第18回 TOKYO JAZZ FESTIVALの二日目・9/1(日)にC・ロイドのコンサートが行われると、日経新聞に載った。他のステージはSOLD OUTになっているにも拘らず、ロイドのステージは意外にもチケットが残っているようだ。駆け付けたい気持ちは充分だが、この暑さでは・・・・・・・・
ロイドは1938年生まれなのでもう立派なLIVING LEGENDで、「伝説」と言う意味に重きを置けば、ロイドの右に出る者はいない。この辺りの事情について説明はもう要らないであろう。
駆け出しのころ、初めてのジャズ喫茶(しゃんくれーる)で”FOREST FLOWER"(1966年)を聴き、この世界にのめり込んだ記憶は未だ色褪せていない。ミリオン・セラーの大ヒットを記録したとされる「伝説の一枚」ですね。もし、その時、本作を聴かなかったら今日までJAZZを聴き続けられたか、自信はありません。正にロイドは自分にとってJAZZへの「伝道師」です。
そこで有名になる前のCBSのアルバムを2枚。
当時、パジフィック・ジャズのR・ボックはロイドの才能を認めながら、コルトレーンに似過ぎていると、契約を逡巡している隙に、RCAを退社したばかりのG・アヴァキャンはロイドの優れた感性と作曲力に眼を付け、CBSとの契約に漕ぎつけた。経営者とプロデューサーの嗅覚の違いと言っていいでしょう。

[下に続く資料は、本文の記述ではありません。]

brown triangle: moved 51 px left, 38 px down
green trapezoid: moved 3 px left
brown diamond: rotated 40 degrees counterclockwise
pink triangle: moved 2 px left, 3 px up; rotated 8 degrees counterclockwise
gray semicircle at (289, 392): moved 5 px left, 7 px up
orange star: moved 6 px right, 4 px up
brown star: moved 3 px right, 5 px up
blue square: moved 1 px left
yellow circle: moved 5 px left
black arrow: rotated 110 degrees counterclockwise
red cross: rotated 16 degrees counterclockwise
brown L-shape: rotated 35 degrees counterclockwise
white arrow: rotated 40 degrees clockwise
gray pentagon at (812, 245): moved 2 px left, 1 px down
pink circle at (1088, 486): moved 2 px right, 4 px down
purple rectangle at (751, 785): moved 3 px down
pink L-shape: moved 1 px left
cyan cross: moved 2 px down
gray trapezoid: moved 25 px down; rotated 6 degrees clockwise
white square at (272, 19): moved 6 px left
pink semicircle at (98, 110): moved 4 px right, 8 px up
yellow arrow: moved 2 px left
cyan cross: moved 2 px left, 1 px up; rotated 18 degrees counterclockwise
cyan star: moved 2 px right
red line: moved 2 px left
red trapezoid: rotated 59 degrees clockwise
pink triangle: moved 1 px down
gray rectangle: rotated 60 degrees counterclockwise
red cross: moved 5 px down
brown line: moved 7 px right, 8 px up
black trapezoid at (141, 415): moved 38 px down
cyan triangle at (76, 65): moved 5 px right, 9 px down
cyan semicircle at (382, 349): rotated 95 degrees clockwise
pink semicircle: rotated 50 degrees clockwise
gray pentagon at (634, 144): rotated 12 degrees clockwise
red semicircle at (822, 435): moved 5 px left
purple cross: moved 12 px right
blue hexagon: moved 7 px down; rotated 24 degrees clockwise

リーダー・1stアルバム”DISCOVERY!”(1964年)
アカデミー賞受賞の‘Days Of Wine And Roses’を除き、‘Forest Flower’を始め全て彼のオリジナルで占め、その作曲能力を改めて披露している。 ロイドのインプロヴァイザーとしての評価は、当時、一部からコルトレーン・エピゴーネンと芳しくなかったが、注意深く聴いてみると、その風貌に似て、力強く、豊かな想像力のなかに思索的でメロディアスな側面が感じとられるます。例えば、メンフィスの学校時代からの親友であった故・ブッカー・リトルに捧げられた‘Little Peace’で聴かれるフルート・ソロは、淡々と吹いているようで、リトルへの哀惜が溢れんばかり満ちていて聴きものですし、‘Days Of Wine And Roses’でも、甘くならずリリカルに歌ってる。 なお、メンバーに、新進のピアニスト、D・フリードマンが参加して、本作をより魅力のあるものにしている。これといった目玉はないものの、聴き終った後、不思議に耳に残る秀作です。因みにD・B誌では、四ッ星でした。
2ndの”OF COURES OF COURES”(1965年)
メンバーはG・ザボ(g)、R・カーター(b)、T・ウィリアムズ(ds)のカルテット。ザボはハンガリー生まれでエスニック調のプレイで話題になっており、カーター、ウィリアムズはご存知M・ディビス5に在団中ですが、ボスの体調が優れず、所謂「レイ・オフ」の時、このメンバーで活動してそうです。それにしてもカーター、ウィリアムズを擁するとは、ロイドは既に半端なポジションではない事が証明されていますね。さすがスタジオ・セッションものと違い息の合った演奏はロイドの才能開花の予感が充分です。
ロイドの演奏には他のミュージシャンとは違うSomething Elseを感じながら、言葉で上手く表現できなかったけれど、アヴァキャンはライナー・ノーツで「享楽的・官能的」と表している。なるほど、妙に納得します。
翌1966年9月、キース、マクビー、デジョネットと言う新しい「器」を得たロイドはモンタレー・ジャズ・フェスティバル(Forest Flower)で聴衆を沸かせ、その後短期間ではあるが一世を風靡していった。
ただ、ロイド・グループの本当の凄さを見せ付けたのは実はこの”IN THE SOVIET UNION”
1967年5月14日、旧ソ連エストニア共和国タリンでの30分以上もスタンディング・オベーションが止まなかったというこれも「伝説」のライブです。
話が横道に逸れますが、この時、グループは内部分裂(ロイド vs. キース・ディジョネット)状態だったそうです。
エヴァンスのあのヴィレッジ・ヴァンガード・ライブもラファロが演奏中、「給料を上げろ」と脅して(笑)いたそうです。
名演の裏には、いろいろな事情が隠されていて、緊張・緊迫・対立と言ったマイナス要素がエネルギーに変換された時、想像を超えた作品が誕生しますね。